Вот утих на мгновение напор ветра, и они стоят снова как ни в чем не бывало, спокойные, гордые, на своих шишковатых, чешуйчатых курьих лапах, утопая корнями-когтями в сухой, мерзлой корке сугробов, важно шепчутся о чем-то друг с другом.

Здесь можно увидеть и деревья-калеки — боевых ветеранов, и молоденьких новобранцев. А вот выстроились по ранжиру, как сверхсрочники на вечерней поверке, непоклонные, молчаливые, отслужившие службу… и попавшие на войну.

Иногда от живого, зеленого дерева остается одна только черная пика обугленного ствола, и не верится в будущих птиц по весне, в развернувшуюся листву из посеченных этих веток, из обугленных крон. Вон стоит большая береза, устремив в золотое вечернее небо обожженные ветки. Ей уже не ожить. Может быть, наплывут на коре грубоватые наросты, но ветвей и плакучих развесистых кос уже больше не будет. Вот пенек от сосны, размозженной снарядом. Вот изрезанная осколками, вся искромсанная осина. Ее сучья легли по земле полукругом: как ударил снаряд, так с осколками и летели почти радиально. И еще долго-долго на черной от гари поляне будет пахнуть свежим соком земли, истекающим вместе с душистой смолою, и посеченной хвоей, горьковатой и терпкой.

Там, где землю изрезали траки танков, все кустарники полегли, как пехота во время атаки: не зеленые — серые холмики, уже смешанные со снегом. Лес, застывший над ними, не стонет, не плачет: он стоит в онемении. Только изредка под порывами ветра зашумит, завздыхает да рванется куда-то бежать. Но куда убежишь?..

Под одним таким деревом, в полутьме зеленеющих сумерек, стоят двое: молодая высокая девушка в красноармейской шинели, подпоясанная комсоставским ремнем, в серой шапке-ушанке, белолицая, сероглазая, и с измученным серым лицом темнобровый полковник в черной бурке, в папахе. Две лошади стоят рядом, низко свесив к земле свои головы: вороная и рыжий дончак, иногда они осторожно хватают губами лежащие на сугробе зеленую хвою и ветки, лижут снег.

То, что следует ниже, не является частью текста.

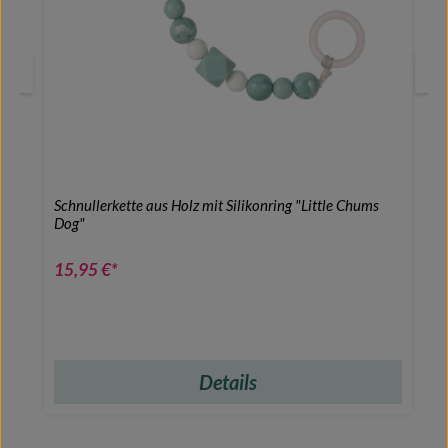
Schnullerkette aus Holz mit Silikonring "Little Chums
Dog"
15,95 €*
Details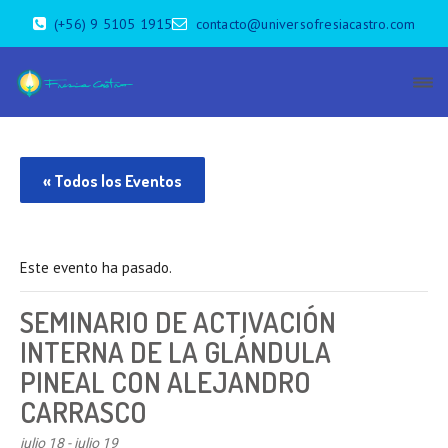
(+56) 9 5105 1915
contacto@universofresiacastro.com
« Todos los Eventos
Este evento ha pasado.
SEMINARIO DE ACTIVACIÓN
INTERNA DE LA GLÁNDULA
PINEAL CON ALEJANDRO
CARRASCO
julio 18
-
julio 19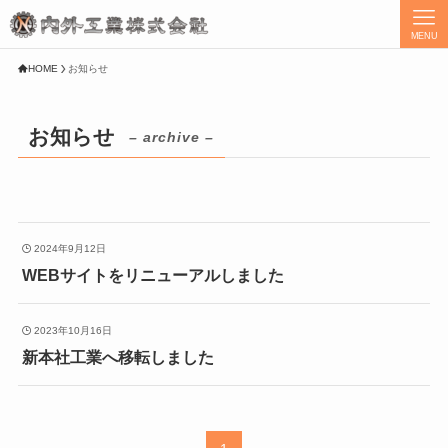
MENU
HOME
お知らせ
お知らせ
– archive –
2024年9月12日
WEBサイトをリニューアルしました
2023年10月16日
新本社工業へ移転しました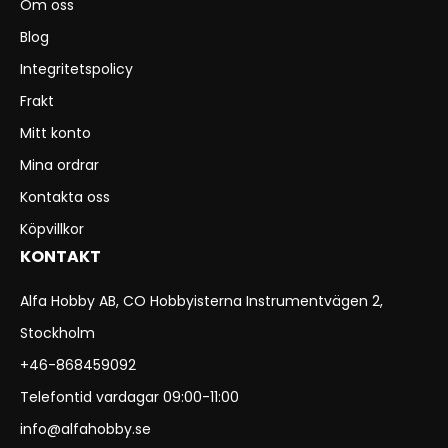
Om oss
Blog
Integritetspolicy
Frakt
Mitt konto
Mina ordrar
Kontakta oss
Köpvillkor
KONTAKT
Alfa Hobby AB, CO Hobbyisterna Instrumentvägen 2,
Stockholm
+46-868459092
Telefontid vardagar 09:00-11:00
info@alfahobby.se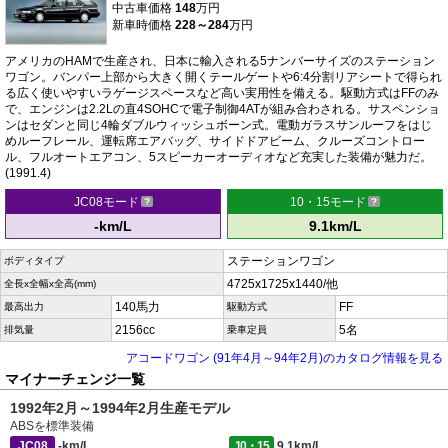
中古車価格
148
万円
新車時価格
228～284
万円
アメリカのHAMで生産され、日本に輸入される5ナンバーサイズのステーション
ワゴン。バンパー上部から大きく開くテールゲートや6:4分割リアシートで得られ
る広く使いやすいラゲージスペースなど高い実用性を備える。駆動方式はFFのみ
で、エンジンは2.2Lの直4SOHCで電子制御4ATが組み合わされる。サスペンショ
ンはセダンと同じ4輪ダブルウィッシュボーン式。電動ガラスサンルーフをはじ
めルーフレール、運転席エアバッグ、サイドドアビーム、クルーズコントロー
ル、フルオートエアコン、5スピーカーオーディオなど充実した装備が魅力だ。
(1991.4)
JC08モード
10・15モード
-km/L
9.1km/L
ステーションワゴン
ボディタイプ
4725x1725x1440/他
全長x全幅x全高(mm)
140馬力
FF
最高出力
駆動方式
2156cc
5名
排気量
乗車定員
アコードワゴン (91年4月～94年2月)のカタログ情報を見る
マイナーチェンジ一覧
1992年2月～1994年2月生産モデル
ABSを標準装備
JC08
-km/L
10・15
9.1km/L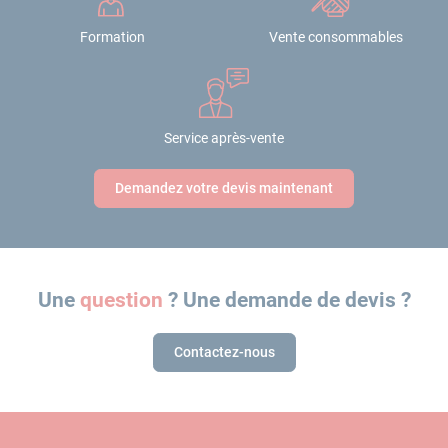
Formation
Vente consommables
Service après-vente
Demandez votre devis maintenant
Une
question
? Une demande de devis ?
Contactez-nous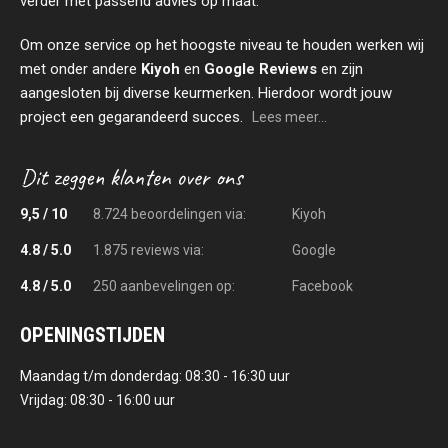
verder met passend advies op maat.
Om onze service op het hoogste niveau te houden werken wij
met onder andere
Kiyoh
en
Google Reviews
en zijn
aangesloten bij diverse keurmerken. Hierdoor wordt jouw
project een gegarandeerd succes.
Lees meer...
9,5 / 10
8.724 beoordelingen via:
Kiyoh
4.8 / 5.0
1.875 reviews via:
Google
4.8 / 5.0
250 aanbevelingen op:
Facebook
OPENINGSTIJDEN
Maandag t/m donderdag: 08:30 - 16:30 uur
Vrijdag: 08:30 - 16:00 uur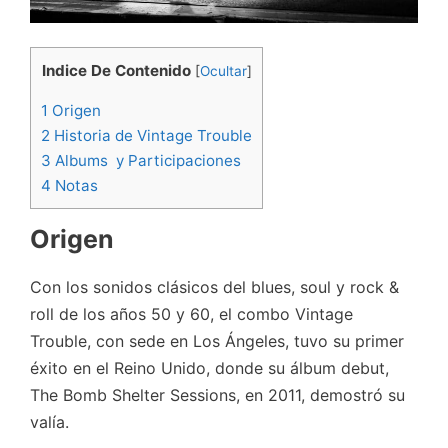
Indice De Contenido
[
Ocultar
]
1
Origen
2
Historia de Vintage Trouble
3
Albums y Participaciones
4
Notas
Origen
Con los sonidos clásicos del blues, soul y rock &
roll de los años 50 y 60, el combo Vintage
Trouble, con sede en Los Ángeles, tuvo su primer
éxito en el Reino Unido, donde su álbum debut,
The Bomb Shelter Sessions, en 2011, demostró su
valía.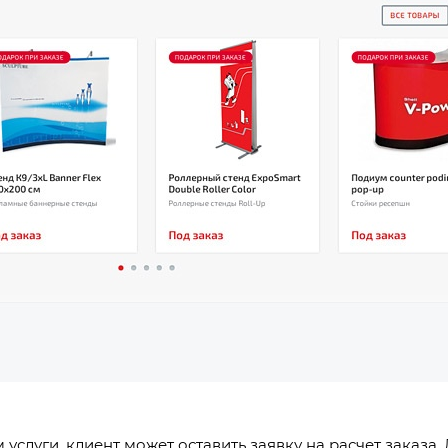
услуги, клиент может оставить заявку на расчет заказа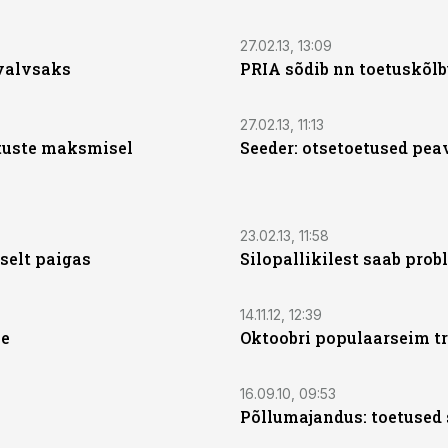
27.02.13, 13:09
valvsaks
PRIA sõdib nn toetuskõlbu
27.02.13, 11:13
etuste maksmisel
Seeder: otsetoetused pea
23.02.13, 11:58
selt paigas
Silopallikilest saab pro
14.11.12, 12:39
ne
Oktoobri populaarseim t
16.09.10, 09:53
Põllumajandus: toetused 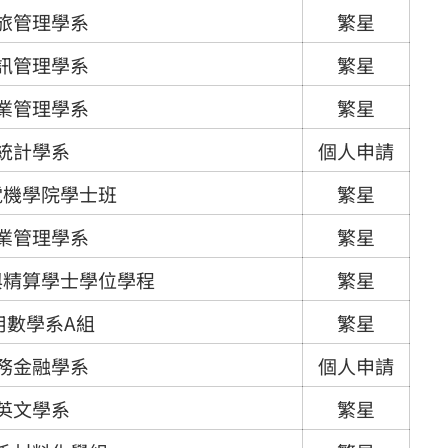
旅管理學系
繁星
訊管理學系
繁星
業管理學系
繁星
統計學系
個人申請
電機學院學士班
繁星
業管理學系
繁星
與精算學士學位學程
繁星
用數學系A組
繁星
務金融學系
個人申請
英文學系
繁星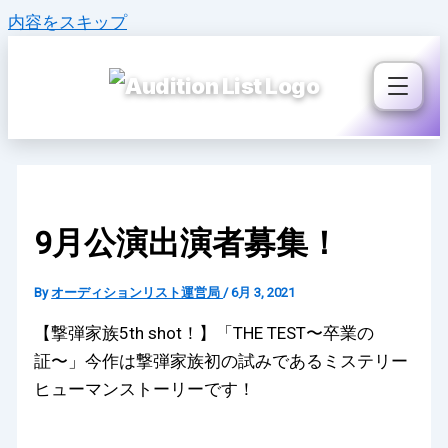
内容をスキップ
9月公演出演者募集！
By
オーディションリスト運営局
/
6月 3, 2021
【撃弾家族5th shot！】「THE TEST〜卒業の
証〜」今作は撃弾家族初の試みであるミステリー
ヒューマンストーリーです！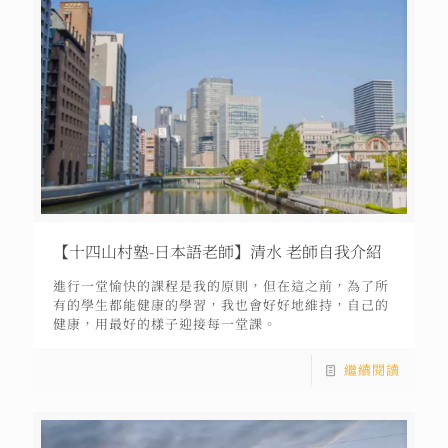
【十四山村塾-日本語老師】清水 老師自我介紹
進行一堂愉快的課程是我的原則，但在這之前，為了所
有的學生都能健康的學習，我也會好好地維持，自己的
健康，用最好的樣子迎接每一堂課。
繼續閱讀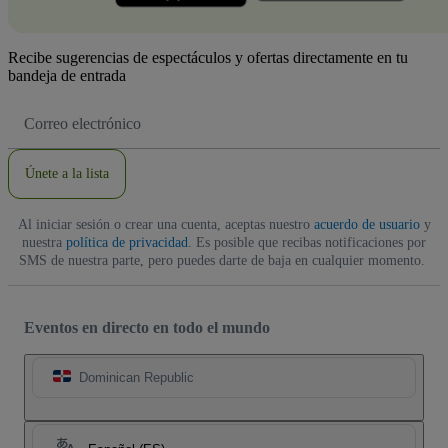
Recibe sugerencias de espectáculos y ofertas directamente en tu
bandeja de entrada
Dirección
de
correo
electrónico
Únete a la lista
Al iniciar sesión o crear una cuenta, aceptas nuestro
acuerdo de usuario
y
nuestra
política de privacidad
. Es posible que recibas notificaciones por
SMS de nuestra parte, pero puedes darte de baja en cualquier momento.
Eventos en directo en todo el mundo
Dominican Republic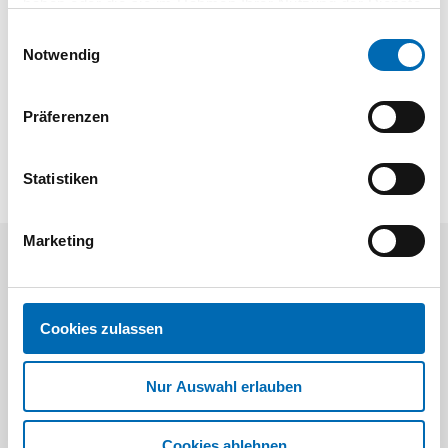
für CT/CTM
haben oder die sie im Rahmen Ihrer Nutzung der Dienste
Antistatik
gesammelt haben.
Einwilligungsauswahl
bestehend aus Saugschlauch D 27x2,0 m-AS,
Notwendig
Saugschlauch D 36x1m-AS, Y-Anschlussstück
kann mit allen Unterflurzugsägen und Tischkreissägen
Präferenzen
verwendet werden
Statistiken
Marketing
Aktuelle Angebote
Cookies zulassen
Nur Auswahl erlauben
Cookies ablehnen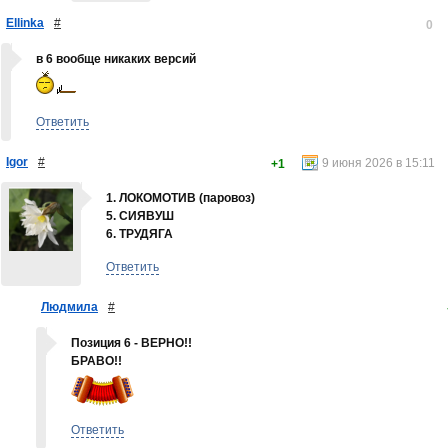
Ellinka
#
0
в 6 вообще никаких версий
Ответить
Igor
#
9 июня 2026 в 15:11
+1
1. ЛОКОМОТИВ (паровоз)
5. СИЯВУШ
6. ТРУДЯГА
Ответить
Людмила
#
Позиция 6 - ВЕРНО!!
БРАВО!!
Ответить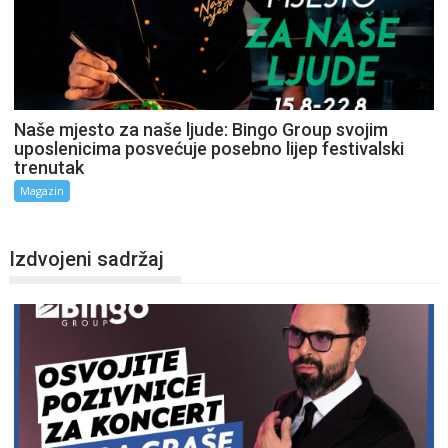
Naše mjesto za naše ljude: Bingo Group svojim
uposlenicima posvećuje posebno lijep festivalski
trenutak
Magazin
Izdvojeni sadržaj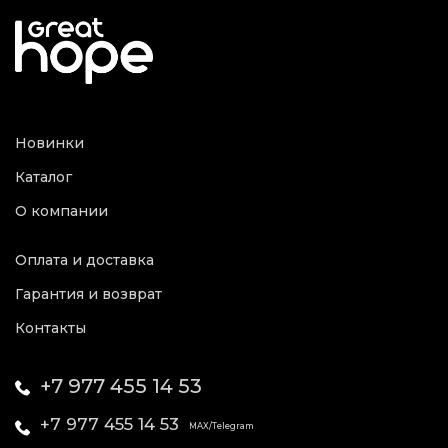
Новинки
Каталог
О компании
Оплата и доставка
Гарантия и возврат
Контакты
+7 977 455 14 53
+7 977 455 14 53
MAX/Telegram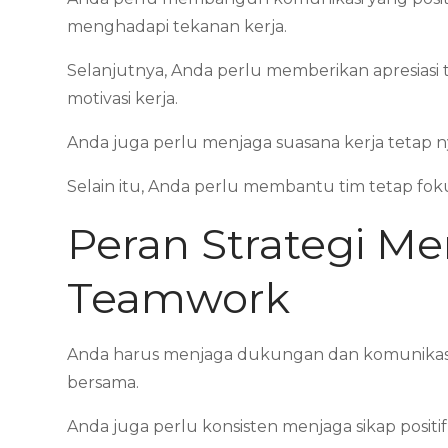
menghadapi tekanan kerja.
Selanjutnya, Anda perlu memberikan apresia
motivasi kerja.
Anda juga perlu menjaga suasana kerja tetap n
Selain itu, Anda perlu membantu tim tetap foku
Peran Strategi M
Teamwork
Anda harus menjaga dukungan dan komunikasi k
bersama.
Anda juga perlu konsisten menjaga sikap posit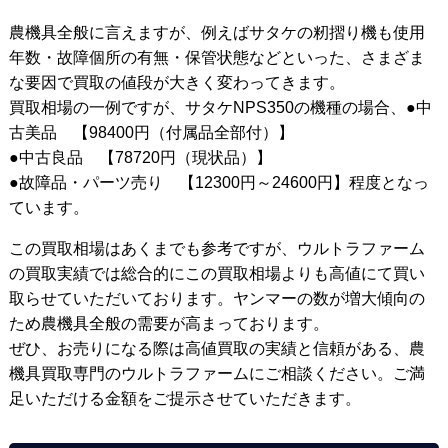
農機具全般に言えますが、例えばサタケの籾摺り機も使用
年数・故障個所の有無・保管状態などといった、さまざま
な要因で買取の値段が大きく変わってきます。
買取相場の一例ですが、サタケNPS350の機種の場合、●中
古美品 【98400円（付属品全部付）】
●中古良品 【78720円（現状品）】
●故障品・パーツ売り 【12300円～24600円】程度となっ
ています。
この買取相場はあくまでも参考ですが、ウルトラファーム
の買取実績では総合的にこの買取相場よりも高値にて買い
取らせていただいております。ヤンマーの数が増大傾向の
ため農機具全般の需要が高まっております。
ぜひ、お売りになる際は高値買取の実績と信頼がある、農
機具買取専門のウルトラファームにご相談ください。ご満
足いただける金額をご提示させていただきます。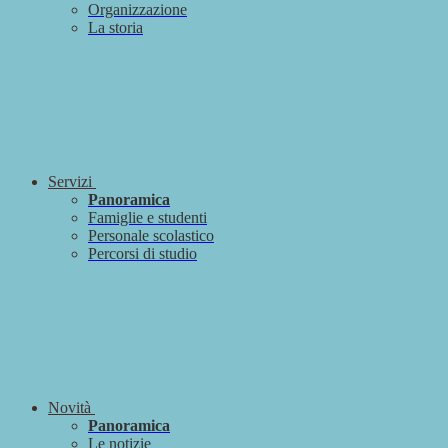
Organizzazione
La storia
Servizi
Panoramica
Famiglie e studenti
Personale scolastico
Percorsi di studio
Novità
Panoramica
Le notizie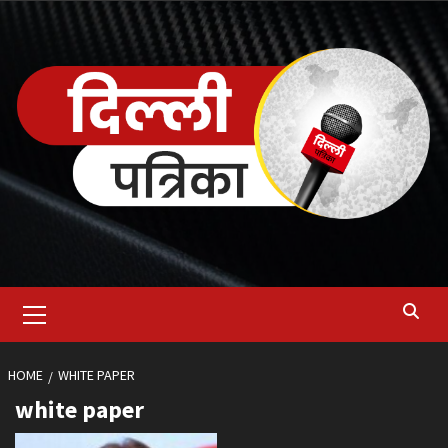
Skip
to
content
Primary
Menu
HOME
WHITE PAPER
white paper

Где-то рядом стреляет орудие — возникает медлительный свист. Дальнобойный снаряд не летит, а сановно уходит, шелковисто, старательно шелестя и при этом как будто распарывая, разрезая собой туго стянутый стужею воздух. Прислушавшись к его шелесту, к свисту, девушка говорит:

— Ну, что делать, Степан Митрофанович… Я не знаю. Война!

Наверное, уже с час они кружат по лесу, по забытым тропинкам. Иногда натыкаются на укрытые снегом землянки, на зазябнувших часовых, на бегущие по деревьям, а потом по шестам разноцветные нитки бесчисленных проводов, и тогда опять забираются в чащу леса, под низко нависшие сосны и ели. И подолгу стоят, не могут расстаться. Усталые лошади то шагают за ними, понурясь, а то ждут терпеливо, пофыркивая у них за спиной, ожидая, когда эти двое опять побредут по заветному кругу: лес, поляна, землянки, дорога, овраги, разрытый окопом сугроб…

Шерстобитов с осторожностью, бережно держит в руках, согревая дыханием огрубевшую, темную руку Лиды.

— Никуда от себя тебя больше не отпущу!

— Почему же? Отпустите… Аржанович прикажет, вот вы и отпустите, — грустно шутит с улыбкою Лида.

— Лида, милая…

— Не просите, не надо. Я сама из разведвзвода никуда не уйду. Вы же знаете это.

— К сожалению, да.

Он берет ее с силой за плечи, поворачивает к себе и глядит ей в лицо исступленным, ласкающим взглядом. Говорит почти шепотом:

— Не могу без тебя. Будь женой мне… Люблю…

— А Ульяна?

— Что Ульяна?! Ульяна чужая давно. К ней возврата не будет.

— У вас сыновья…

— Да, детей жаль. Ты права. Сыновей не оставлю… И у нас с тобой будут дети. Девчонки. Там были мальчишки, а ты нарожаешь девчонок. Сероглазых… в тебя…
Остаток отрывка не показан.